CCSP cheat sheet

A one-page reference for the ISC2 CCSP — Certified Cloud Security Professional exam: the format, how the domains are weighted, and the glossary terms for this exam.

Exam at a glance

Vendor
ISC2
Level
Advanced
Questions
100
Time
180 min
Mock pass mark
70%
Domains
6
Practice Qs
124
Code
CCSP

Domain weightings

How much of the exam each domain covers. Spend your study time in proportion — the heavier the domain, the more questions you'll see.

Key terms

Shared Responsibility Model
The shared responsibility model divides security duties between the cloud provider and the customer, with the split shifting across IaaS, PaaS, and SaaS. CCSP expects you to know who secures what at each service model.
IaaS, PaaS, SaaS
IaaS, PaaS, SaaS are the three core cloud service models, delivering infrastructure, a development platform, or complete applications respectively. CCSP ties each model to a different shared-responsibility boundary.
Cloud Deployment Models
Cloud deployment models — public, private, hybrid, and community — describe who owns and can access a cloud environment. CCSP maps risk and compliance obligations to the chosen deployment model.
Cloud Data Lifecycle
The cloud data lifecycle is the six phases data moves through: create, store, use, share, archive, and destroy. CCSP Domain 2 assigns appropriate security controls to each phase.
Tokenization
Tokenization replaces sensitive data with a non-sensitive surrogate token that has no exploitable meaning, keeping the real value in a separate secured vault. CCSP contrasts it with encryption for reducing compliance scope.
Data Masking
Data masking obscures sensitive fields — by shuffling, substituting, or redacting — so non-production or lower-trust users cannot see real values. CCSP uses it to protect PII in test and analytics environments.
Key Management
Key management is the secure generation, distribution, rotation, storage, and destruction of cryptographic keys. CCSP stresses customer control of keys in the cloud through BYOK and hardware security modules.
IRM
Information Rights Management (IRM) attaches persistent, policy-based access controls to a file so restrictions travel with the data wherever it goes. CCSP covers IRM as protection that outlives a single storage location.
Management Plane
The management plane is the administrative interface — APIs and consoles — used to configure and control cloud infrastructure. CCSP treats it as a high-value target requiring strong isolation and access control.
Hypervisor Security
Hypervisor security protects the virtualization layer that hosts guest VMs, guarding against escape attacks and cross-tenant compromise. CCSP places it at the core of cloud platform and infrastructure security.
BCDR
Business Continuity and Disaster Recovery (BCDR) planning keeps cloud-hosted services running and recoverable through disruptions.
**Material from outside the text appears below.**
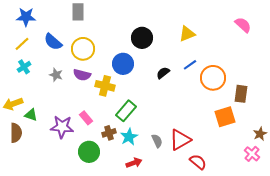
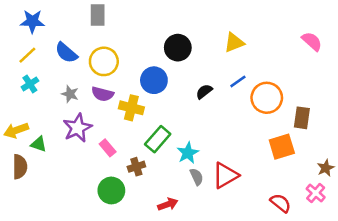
pink semicircle: (243, 25) -> (312, 41), moved
purple star: (62, 127) -> (78, 128), moved, turned -30
cyan star: (129, 137) -> (188, 153), moved
red semicircle: (198, 162) -> (281, 203), moved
CCSP evaluates cloud-specific BCDR options such as multi-region and provider-failover design.
OWASP Top 10
The OWASP Top 10 is a widely used list of the most critical web-application security risks, such as injection and broken access control. CCSP references it when securing cloud applications and the SDLC.
Secrets Management
Secrets management securely stores and distributes credentials, API keys, and tokens so they are never hard-coded into cloud applications. CCSP covers it under cloud application security and identity.
SOC Reports
SOC Reports (SOC 1, SOC 2, and SOC 3) are independent audit attestations that describe and validate a service provider's controls. CCSP uses SOC 2 in particular to assess a cloud provider's security assurance.
eDiscovery
eDiscovery is the identification, collection, and production of electronically stored information for legal proceedings, which is complicated in multi-tenant cloud environments. CCSP covers its unique cloud forensic and jurisdictional challenges.